Now if you are uber-paranoid that space aliens will snatch your kids, don’t even show them this because they will want to go and then you will have to listen to the whining and screaming all the way back to your room at All Star Movies. If it makes any difference, there is only one entrance and one exit. So if you park yourself at the exit, no one can get out with your kid.
Honestly I wouldn’t be concerned. You can watch from above. True it’s hard to keep your eyeball on them all the time, especially if they are fast but if you are that worried, why did you even leave your house in the first place? I would defiantly save this for an end of the day activity.
Dinosaur!, (formerly Countdown to Extinction), is an interesting ride. It was also too short, too dark, and too jerky.
While this ride appears to be patterned (VERY loosely) on the look of the Indiana Jones ride at Disneyland, it is a poor and cheap reflection. The ride is so dark inside that most details of the ride are obscured in the gloom. I hear that the Imagineers planned it that way. If they did, it was a bad choice. We don’t want bright light but we want to see more of the dinosaurs.

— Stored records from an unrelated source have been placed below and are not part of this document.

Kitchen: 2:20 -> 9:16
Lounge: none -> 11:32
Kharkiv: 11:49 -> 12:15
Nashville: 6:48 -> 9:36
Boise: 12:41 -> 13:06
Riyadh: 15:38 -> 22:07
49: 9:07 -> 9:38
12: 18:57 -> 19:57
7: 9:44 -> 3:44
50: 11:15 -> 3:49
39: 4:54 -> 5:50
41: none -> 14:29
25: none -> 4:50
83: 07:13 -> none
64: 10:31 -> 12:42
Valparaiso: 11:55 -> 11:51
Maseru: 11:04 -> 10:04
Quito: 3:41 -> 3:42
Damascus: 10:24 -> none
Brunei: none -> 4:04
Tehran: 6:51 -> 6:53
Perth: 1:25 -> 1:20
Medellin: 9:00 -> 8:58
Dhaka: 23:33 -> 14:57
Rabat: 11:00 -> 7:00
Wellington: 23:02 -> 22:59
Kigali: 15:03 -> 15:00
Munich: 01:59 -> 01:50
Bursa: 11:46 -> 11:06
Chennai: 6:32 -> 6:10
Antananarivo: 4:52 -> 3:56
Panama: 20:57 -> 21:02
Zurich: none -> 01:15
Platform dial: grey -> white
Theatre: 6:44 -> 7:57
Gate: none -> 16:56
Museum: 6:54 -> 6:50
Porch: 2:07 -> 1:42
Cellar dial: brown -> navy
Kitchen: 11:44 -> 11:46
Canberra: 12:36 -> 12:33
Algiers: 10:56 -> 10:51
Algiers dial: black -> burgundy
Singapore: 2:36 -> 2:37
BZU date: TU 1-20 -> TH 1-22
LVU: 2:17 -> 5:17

The jeep vehicles are taken from the Indy garage sale but the ride is not as intricately themed as its Southern California cousin. The jerkiness of the ride, paired with the dark is a prescription for whiplash. If you like being tossed around like laundry, then you will love this ride.
OK, this is a wild mouse ride. It’s one of those carny rides that Walt hated and has his ashes spinning at Forest Lawn Glendale and NO he is not frozen. This ride spins or grinds to a halt mid-spin as the mighty ride computer sees fit. This lurchy ride from Hell nearly made me loose my pork sandwich on the ride operator. The ride is less than 2 minutes long and will give you at least 2 hours of indigestion. If you are one of those sick people, like my old roommate Dot, that digs the whirl and puke kinda ride, go for it. If not, go for a frozen lemonaide and squirt people coming off Kali River Rapids. MUCH more fun.
This is basically Dumbos Flying Elephants if Dumbo looked like a green Triceratops. Same ride, different animal to ride around in. Don’t bother. Really. If you really have to because your child is going to have a melt-down, ride it early in the day before the lines stretch to China and beyond.